Los relatos de la época, de viajeros ingleses, cronistas, hasta Sarmiento, nos muestran al gaucho manchado de sangre, faenando reses al rayo del sol, y más tarde en la pulpería, gastando en vino y juego su jornal. O al gaucho rebelde, el que no aceptaba la vida fabril del saladero y prefería seguir alzado, arreando ganado sin marca o luchando por algún caudillo.
En definitiva, el saladero necesitó al gaucho... hasta que dejó de necesitarlo. Con el ferrocarril, los barcos frigoríficos y el alambrado, ese mundo cambió para siempre. El campo se cerró, el ganado se volvió propiedad privada, y el gaucho fue desplazado. Pasó de ser protagonista a símbolo. De trabajador libre a personaje literario, inmortalizado en el Martín Fierro.

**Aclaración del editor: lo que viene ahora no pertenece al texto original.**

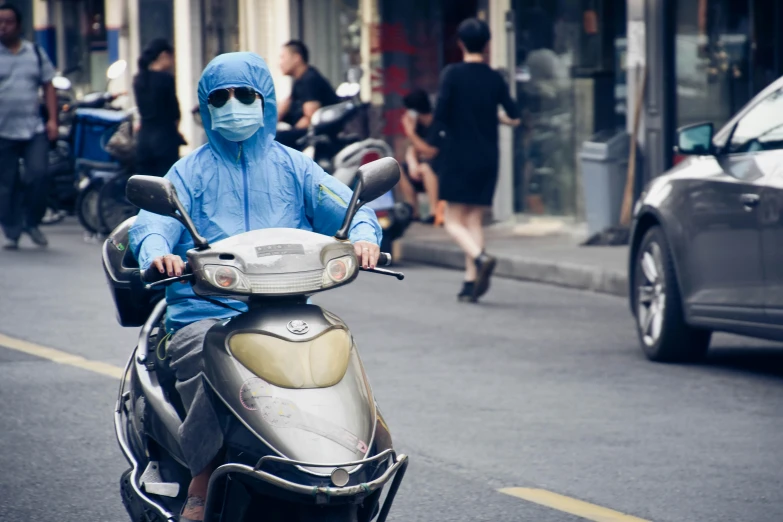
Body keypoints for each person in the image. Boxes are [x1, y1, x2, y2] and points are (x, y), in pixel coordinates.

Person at [129, 52, 382, 522]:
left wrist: (365, 239)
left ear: (264, 100)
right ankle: (202, 478)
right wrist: (158, 254)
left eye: (244, 95)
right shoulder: (188, 172)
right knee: (213, 358)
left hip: (284, 310)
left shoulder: (296, 167)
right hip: (203, 311)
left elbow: (351, 210)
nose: (233, 105)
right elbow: (152, 225)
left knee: (337, 349)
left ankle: (355, 454)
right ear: (206, 108)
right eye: (220, 98)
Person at [427, 18, 521, 303]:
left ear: (460, 43)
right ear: (487, 44)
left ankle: (480, 258)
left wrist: (430, 145)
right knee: (474, 218)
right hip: (488, 156)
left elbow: (441, 114)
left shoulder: (452, 74)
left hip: (458, 155)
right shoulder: (495, 78)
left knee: (453, 220)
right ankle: (470, 282)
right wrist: (496, 117)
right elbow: (514, 115)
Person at [0, 3, 58, 250]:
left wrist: (53, 120)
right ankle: (12, 229)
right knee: (6, 184)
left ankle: (32, 221)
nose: (3, 27)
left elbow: (48, 85)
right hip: (3, 131)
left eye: (8, 22)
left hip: (33, 128)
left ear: (19, 25)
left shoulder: (34, 52)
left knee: (39, 175)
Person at [133, 38, 186, 177]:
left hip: (143, 141)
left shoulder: (139, 79)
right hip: (164, 140)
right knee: (166, 184)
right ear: (163, 56)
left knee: (146, 186)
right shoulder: (165, 79)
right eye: (171, 57)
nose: (173, 62)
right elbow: (174, 112)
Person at [275, 40, 339, 149]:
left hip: (318, 137)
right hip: (307, 133)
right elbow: (284, 107)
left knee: (277, 139)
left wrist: (291, 133)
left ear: (296, 58)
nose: (280, 63)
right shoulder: (299, 80)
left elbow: (310, 118)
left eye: (283, 57)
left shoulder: (309, 79)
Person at [398, 90, 441, 224]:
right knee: (399, 169)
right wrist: (412, 163)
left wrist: (410, 132)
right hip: (424, 166)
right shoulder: (418, 125)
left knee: (425, 168)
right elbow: (413, 148)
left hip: (442, 167)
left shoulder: (437, 124)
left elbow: (430, 152)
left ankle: (434, 212)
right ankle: (413, 211)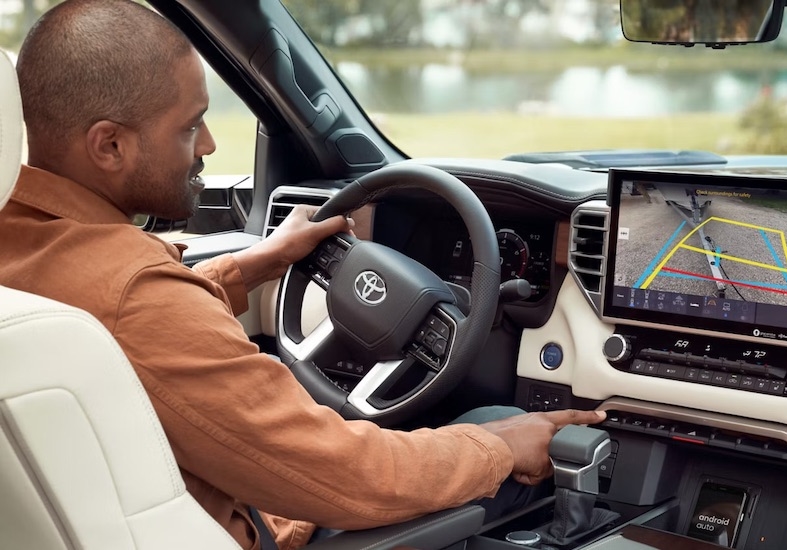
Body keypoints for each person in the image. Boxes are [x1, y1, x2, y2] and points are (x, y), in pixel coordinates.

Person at [0, 1, 605, 548]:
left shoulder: (28, 245)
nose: (208, 144)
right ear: (109, 147)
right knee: (499, 431)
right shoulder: (140, 299)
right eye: (189, 126)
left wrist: (256, 263)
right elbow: (342, 474)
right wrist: (498, 449)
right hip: (250, 527)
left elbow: (119, 326)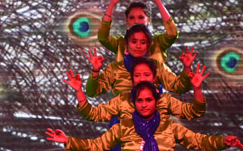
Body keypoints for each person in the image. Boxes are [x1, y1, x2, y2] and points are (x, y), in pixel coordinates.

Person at [46, 81, 243, 151]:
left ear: (156, 101)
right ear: (134, 103)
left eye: (149, 100)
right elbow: (95, 146)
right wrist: (67, 140)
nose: (144, 104)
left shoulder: (169, 127)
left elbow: (199, 141)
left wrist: (223, 141)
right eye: (139, 100)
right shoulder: (123, 128)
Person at [64, 53, 207, 122]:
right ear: (132, 79)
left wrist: (197, 89)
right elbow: (92, 114)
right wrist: (78, 91)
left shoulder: (166, 101)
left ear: (155, 78)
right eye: (137, 75)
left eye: (146, 75)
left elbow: (195, 111)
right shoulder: (122, 102)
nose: (142, 79)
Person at [85, 24, 192, 97]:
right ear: (126, 44)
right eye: (134, 41)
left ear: (148, 46)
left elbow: (179, 87)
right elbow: (92, 92)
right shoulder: (115, 68)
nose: (138, 46)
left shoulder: (157, 67)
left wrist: (187, 69)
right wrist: (95, 71)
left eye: (143, 42)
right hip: (122, 121)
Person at [98, 0, 177, 63]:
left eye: (141, 17)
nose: (136, 21)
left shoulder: (157, 42)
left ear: (148, 20)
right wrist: (112, 4)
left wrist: (158, 2)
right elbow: (103, 37)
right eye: (131, 18)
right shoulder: (120, 44)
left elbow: (172, 33)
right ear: (126, 20)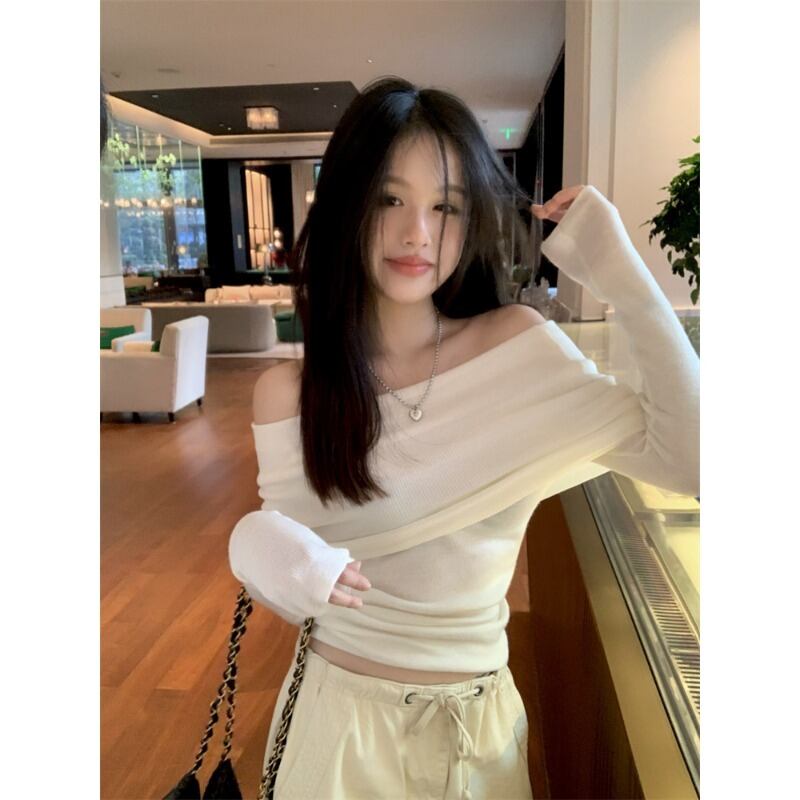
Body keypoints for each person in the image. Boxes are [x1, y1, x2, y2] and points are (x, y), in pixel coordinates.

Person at [228, 76, 699, 799]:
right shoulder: (288, 396)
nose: (417, 233)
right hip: (332, 729)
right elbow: (291, 569)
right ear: (348, 204)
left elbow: (694, 460)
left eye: (445, 206)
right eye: (389, 200)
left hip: (472, 735)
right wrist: (253, 545)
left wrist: (622, 272)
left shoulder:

Pero no nos desviemos. Vuelvo a los saladeros.
Además de carne, sacaban todo: cuero, sebo, huesos, hasta los pelos. Era una industria de aprovechamiento total. Un sistema brutal, pero eficiente, que colocó a Buenos Aires como eje del comercio atlántico de productos animales. Hasta que el modelo caducó. Porque con la llegada del frío artificial, ya no hacía falta salar. El tasajo perdió mercado frente a la carne enfriada y en conserva enlatada.
¿Y la técnica del salado? ¿Desapareció? Para nada. Quedó guardada en la memoria de los fogones rurales, en las recetas del norte andino, en el charqui que aún se prepara con orgullo. Sigue viva en la bondiola curada, en la panceta salada, en cada pedazo de carne que no se congela, sino que se transforma con sal, paciencia y respeto.
El saladero no es una reliquia. Es origen. Es raíz. Es la manera en que la carne argentina, mucho antes de ser envasada al vacío, fue salada al viento de la pampa.